North Dakota Ranks 1st in the Nation in Highway Performance and Cost-Effectiveness

North Dakota’s best rankings are in urban Interstate pavement condition, urban fatality rate and maintenance disbursements per mile.

North Dakota’s highway system ranks 1st in the nation in overall cost-effectiveness and condition, according to the Annual Highway Report by Reason Foundation. There is no change from the previous report, where North Dakota ranked 1st overall.

In safety and performance categories, North Dakota ranks 22nd in overall fatality rate, 43rd in structurally deficient bridges, 4th in traffic congestion, 1st in urban Interstate pavement condition and 9th in rural Interstate pavement condition.

On spending, North Dakota ranks 11th in total spending per mile and 25th in capital and bridge costs per mile.

“To improve in the rankings, North Dakota needs to reduce its percentage of structurally deficient bridges.

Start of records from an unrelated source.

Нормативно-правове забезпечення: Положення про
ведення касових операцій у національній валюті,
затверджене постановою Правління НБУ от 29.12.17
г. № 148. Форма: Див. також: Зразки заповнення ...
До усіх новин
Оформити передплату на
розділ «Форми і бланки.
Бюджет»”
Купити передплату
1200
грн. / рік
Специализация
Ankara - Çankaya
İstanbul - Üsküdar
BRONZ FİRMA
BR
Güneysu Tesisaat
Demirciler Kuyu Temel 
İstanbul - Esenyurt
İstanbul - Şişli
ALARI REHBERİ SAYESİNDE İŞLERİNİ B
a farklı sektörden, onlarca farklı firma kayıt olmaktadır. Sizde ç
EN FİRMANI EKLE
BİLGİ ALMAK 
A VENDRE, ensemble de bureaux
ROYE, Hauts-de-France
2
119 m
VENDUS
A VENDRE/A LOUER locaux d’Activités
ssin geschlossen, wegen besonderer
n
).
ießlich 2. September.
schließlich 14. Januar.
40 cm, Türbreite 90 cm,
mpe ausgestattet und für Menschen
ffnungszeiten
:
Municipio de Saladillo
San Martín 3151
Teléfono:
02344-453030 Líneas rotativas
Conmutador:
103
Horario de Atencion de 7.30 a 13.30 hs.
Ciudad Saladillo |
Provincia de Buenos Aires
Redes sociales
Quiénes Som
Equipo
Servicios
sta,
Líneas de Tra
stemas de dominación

North Dakota is in the bottom 10 of all states for structurally deficient bridges. Compared to nearby states, the report finds North Dakota’s overall highway performance is better than Minnesota (ranks 22nd), Nebraska (ranks 15th) and Wyoming (ranks 11th),” said Baruch Feigenbaum, lead author of the Annual Highway Report and assistant director of transportation at Reason Foundation. “North Dakota is doing better than comparable states like Montana (ranks 8th) and South Dakota (ranks 14th).”

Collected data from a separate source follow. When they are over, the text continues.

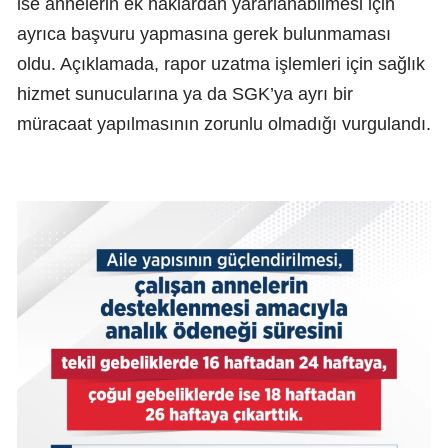
ise annelerin ek haklardan yararlanabilmesi için
ayrıca başvuru yapmasına gerek bulunmaması
oldu. Açıklamada, rapor uzatma işlemleri için sağlık
hizmet sunucularına ya da SGK’ya ayrı bir
müracaat yapılmasının zorunlu olmadığı vurgulandı.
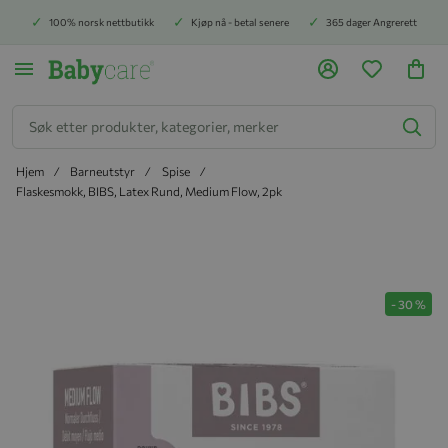
100% norsk nettbutikk
Kjøp nå - betal senere
365 dager Angrerett
Søk
Hjem
Barneutstyr
Spise
Flaskesmokk, BIBS, Latex Rund, Medium Flow, 2pk
Hopp til slutten av bildegalleriet
-
30
%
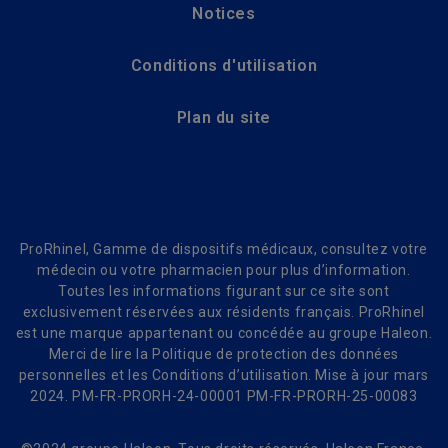
Notices
Conditions d'utilisation
Plan du site
ProRhinel, Gamme de dispositifs médicaux, consultez votre
médecin ou votre pharmacien pour plus d’information.
Toutes les informations figurant sur ce site sont
exclusivement réservées aux résidents français. ProRhinel
est une marque appartenant ou concédée au groupe Haleon.
Merci de lire la Politique de protection des données
personnelles et les Conditions d’utilisation. Mise à jour mars
2024. PM-FR-PRORH-24-00001 PM-FR-PRORH-25-00083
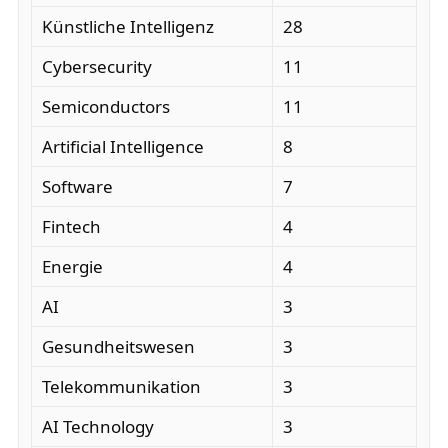
Künstliche Intelligenz
28
Cybersecurity
11
Semiconductors
11
Artificial Intelligence
8
Software
7
Fintech
4
Energie
4
AI
3
Gesundheitswesen
3
Telekommunikation
3
AI Technology
3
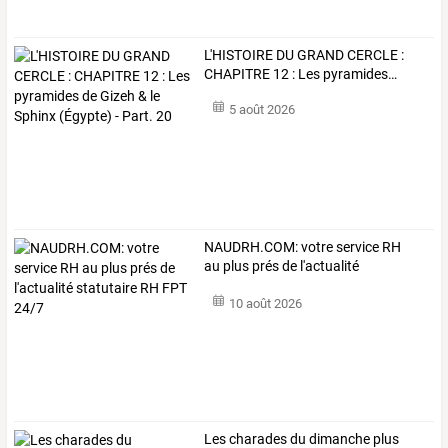
L'HISTOIRE
DU
GRAND
CERCLE
:
CHAPITRE
12
:
Les
pyramides
…
5 août 2026
NAUDRH.COM:
votre
service
RH
au
plus
prés
de
l'actualité
statutaire
…
10 août 2026
Les charades du dimanche plus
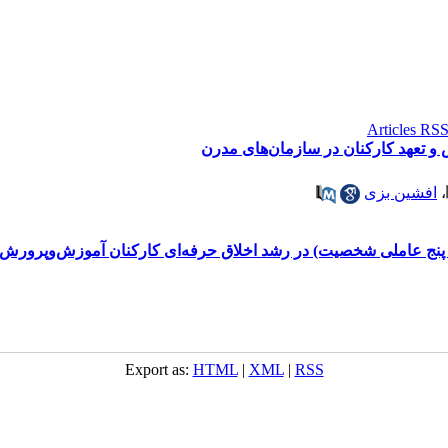
و تعهد کارکنان در سازمان‌های مدرن
،
افشین بزی
ج عاملی شخصیت) در رشد اخلاق حرفه‌ای کارکنان آموزش‌وپرورش 
Export as:
HTML
|
XML
|
RSS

North Dakota’s best rankings are in urban Interstate pavement condition (1st) and urban fatality rate (2nd).

North Dakota’s worst rankings are structurally deficient bridges (43rd) and urban arterial pavement condition (28th).

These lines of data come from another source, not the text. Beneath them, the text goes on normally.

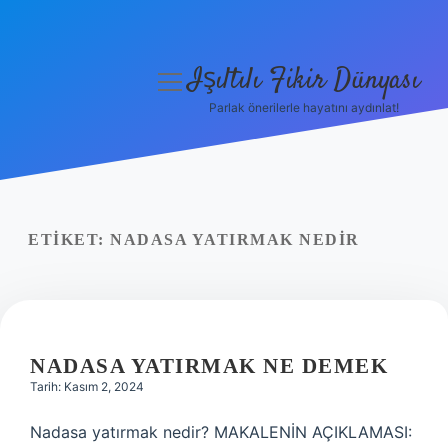
Işıltılı Fikir Dünyası
menüyü
aç
Parlak önerilerle hayatını aydınlat!
Gizlilik Politikası
Hakkımızda
Yasal Uyarı
ETIKET:
NADASA YATIRMAK NEDIR
NADASA YATIRMAK NE DEMEK
Tarih: Kasım 2, 2024
Nadasa yatırmak nedir? MAKALENİN AÇIKLAMASI:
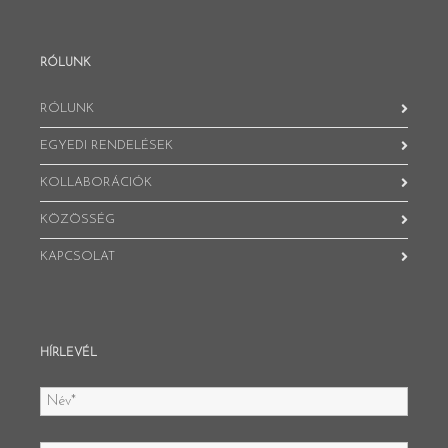
RÓLUNK
RÓLUNK
EGYEDI RENDELÉSEK
KOLLABORÁCIÓK
KÖZÖSSÉG
KAPCSOLAT
HÍRLEVÉL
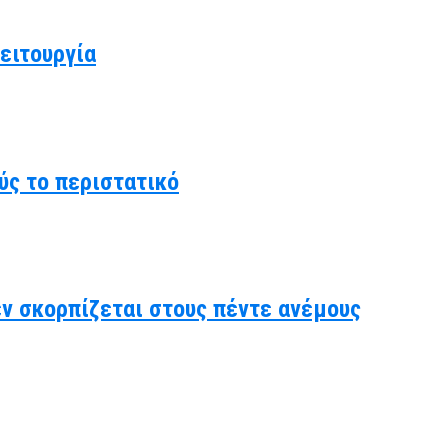
ειτουργία
ύς το περιστατικό
δεν σκορπίζεται στους πέντε ανέμους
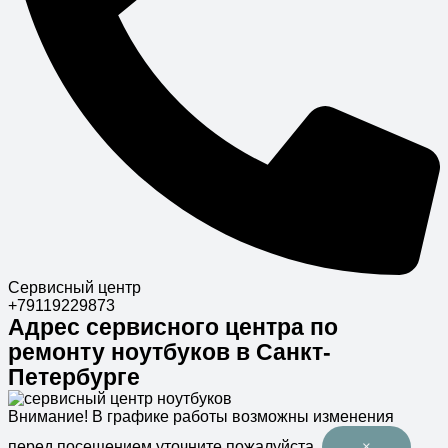
Сервисный центр
+79119229873
Адрес сервисного центра по
ремонту ноутбуков в Санкт-
Петербурге
Внимание!
В графике работы возможны изменения
перед посещением уточните пожалуйста.
×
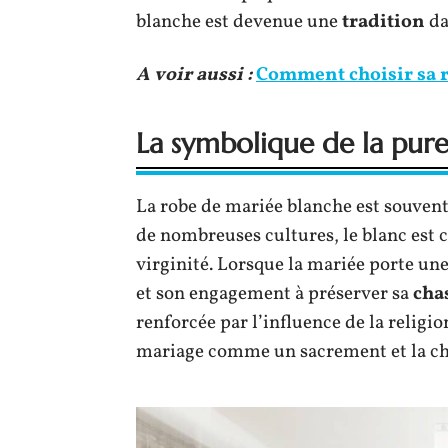
blanche est devenue une
tradition
da
A voir aussi :
Comment choisir sa r
La symbolique de la pur
La robe de mariée blanche est souvent
de nombreuses cultures, le blanc est 
virginité. Lorsque la mariée porte une
et son engagement à préserver sa
cha
renforcée par l’influence de la religi
mariage comme un sacrement et la c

North Dakota’s state-controlled highway mileage makes it the 37th largest highway system in the country.

The Annual Highway Report is based on spending and performance data submitted by state highway agencies to the federal government for 2016 as well as urban congestion data from INRIX and bridge condition data from the Better Roads inventory for 2017. For more details on the calculation of each of the 13 performance measures used in the report, as well as the overall performance measure, please refer to the appendix in the main report. The report’s dataset includes Interstate, federal and state roads but not county or local roads. All rankings are based on performance measures that are ratios rather than absolute values: the financial measures are disbursements per mile, the fatality rate is fatalities per 100 million vehicle-miles of travel, the urban congestion measure is the annual delay per auto commuter, and the others are percentages. For example, the state ranking 1st in structurally deficient bridges has the smallest percentage of structurally deficient bridges, not the smallest number of structurally deficient bridges.